Merging power buttons on appliances
HardwareHave you noticed how there’s a drive to reduce the number of buttons on things? It’s presumably to reduce cost, and make interfaces more minimal, which we perceive as simpler. But it’s not.
One extreme is offloading functions to a partner app on a phone. We’re beyond smart bulbs now; you can get Wi-Fi coffee machines, shoe shiners, even routers… thank you, I’ll be here all week. Most, if not all, of the app’s functions could easily be added to the aforementioned appliances with buttons, dials, switches, levers, or any number of mechanical interfaces with which we’re all familiar and have had exhaustive usability and accessibility testing. The apps to control these appliances are often terribly designed, poorly maintained, difficult to use, and needlessy tie an appliance’s lifespan to a control interface that can be revoked at the whim of the app developer, or your phone being replaced. I’ve often thought claims of “planned obscelecence” were dubious at best, considering science and technology are consatntly evolving; but this coupling is an example I’m willing to concede.
Another is the merging of functions into a smaller set of controls. Some of these are mechanically elegant, like merging a fan speed dial with power. Not spinning at all is a valid opposite state to full blast, and also happens to be the off position. Others make less sense, or are far less intuitive. A kettle we have at work takes five short button presses and a long press to go from cold to hot water, some of which are on unmarked buttons. Choosing a preset and activating the kettle could be done with two presses, assuming each preset had a button rather than scrolling through a list each time.
Merging mechanical functions also doesn’t cleanly translate into buttons. Our Kambrook tower fan has a button to cycle through power modes, the last of which is off. Whereas a dial is easy to turn and click to off, this fan requires three button presses, with a pause each time, to turn it off each morning. I’ve considered pulling it from the power socket, or using a timer, or adding a switch along the power cord, but it shouldn’t have to come to that!

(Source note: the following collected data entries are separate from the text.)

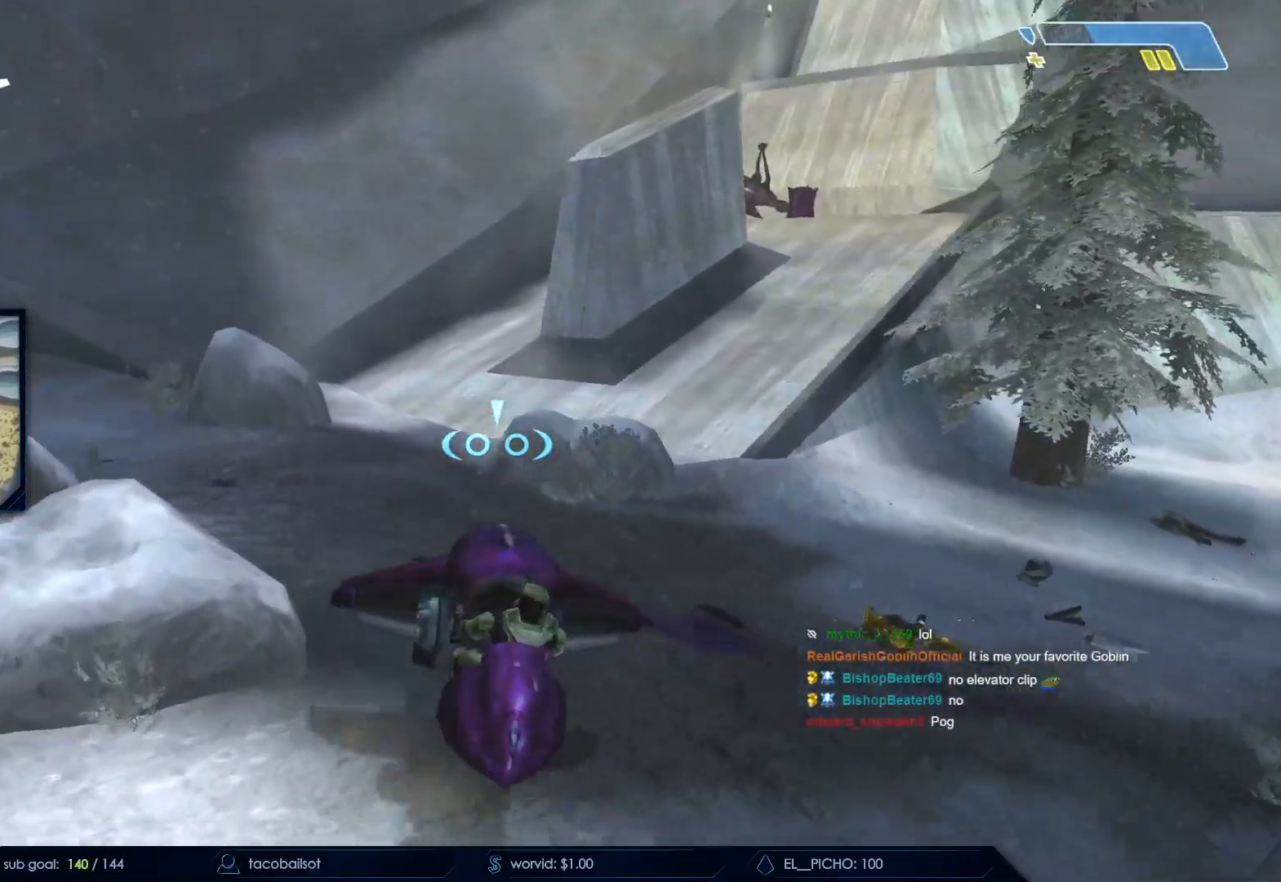
{"keys": ["a"], "mouse": []}
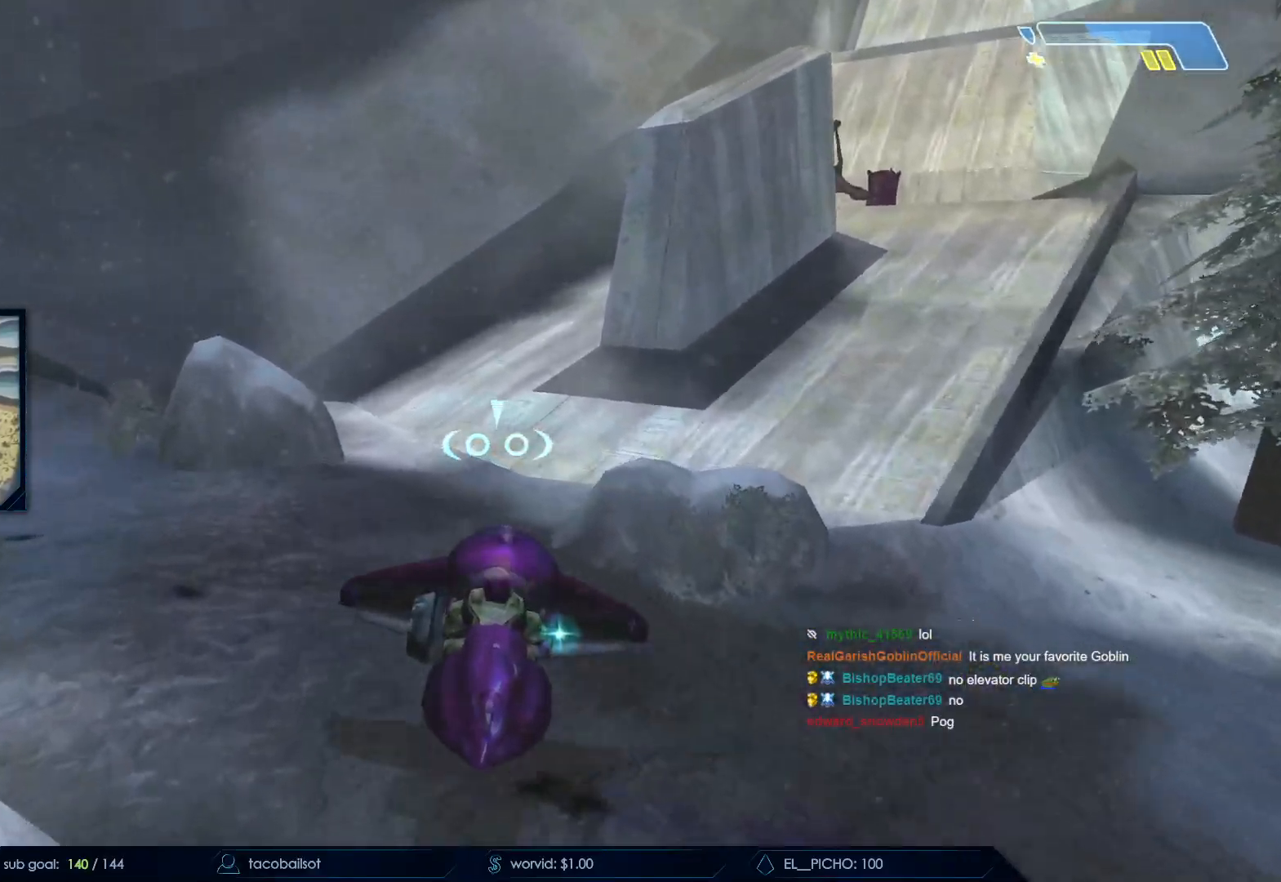
{"keys": ["a", "s", "w"], "mouse": ["left"], "events": [[117, "w", "down"], [133, "mouse_left", "down"], [167, "mouse_left", "up"], [183, "w", "up"], [233, "mouse_left", "down"], [333, "w", "down"], [383, "s", "down"]]}
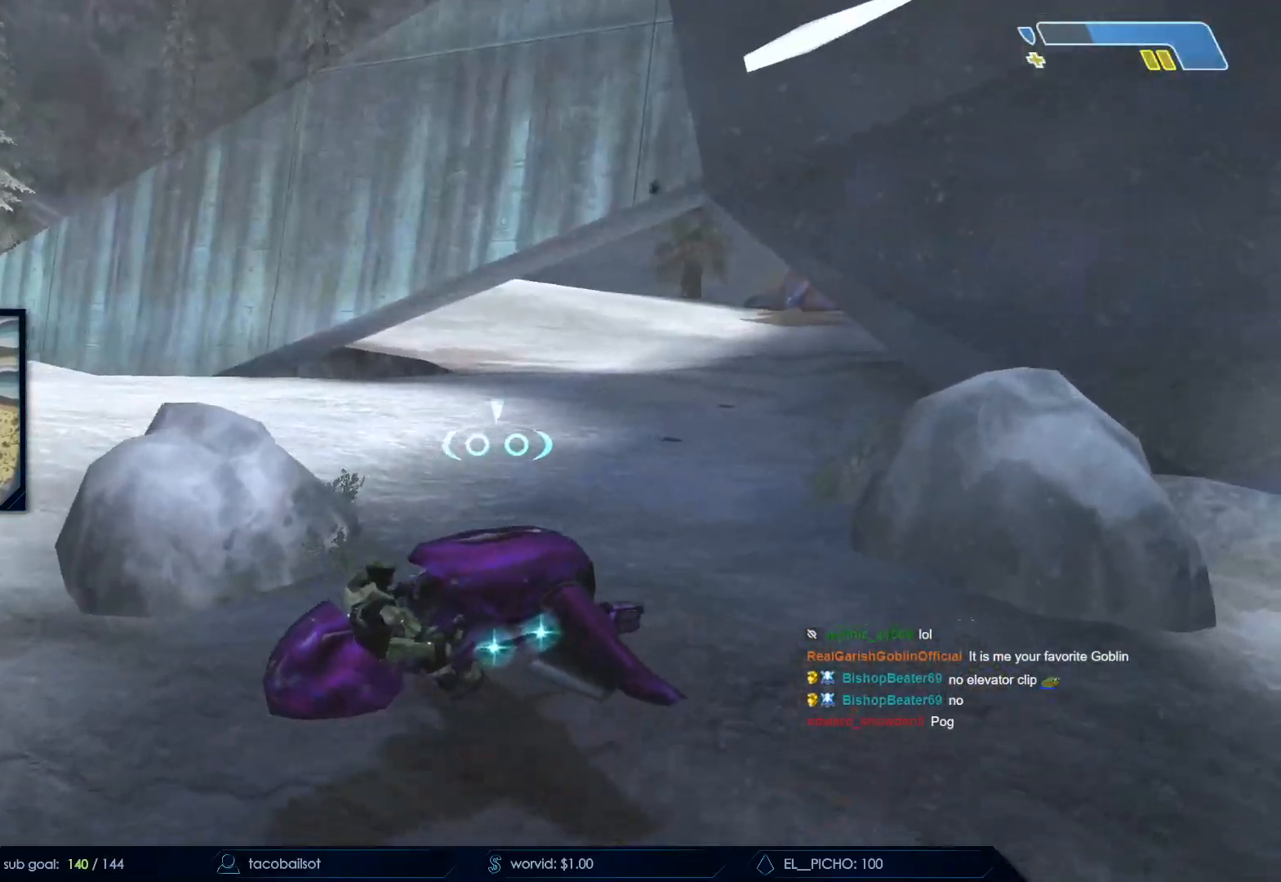
{"keys": ["w"], "mouse": []}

Physical controls come with their own limitations. They’re prone to breaking because they’re mechanical devices. They can’t ever hope to represent the breadth and depth of features a touch screen with near-infinte customisation and an API can achieve. But how many controls does my kettle really need?
I suppose I’d have a leg to stand on, but my 1980s Pioneer amplifier shamelessly has a slider instead of a dial, presumably to look more modern. A dial would make way more sense, but would look far less retro awesome. Hey, at least it doesn’t have a proprietary streaming service added that can will be disabled before the device itself stops working.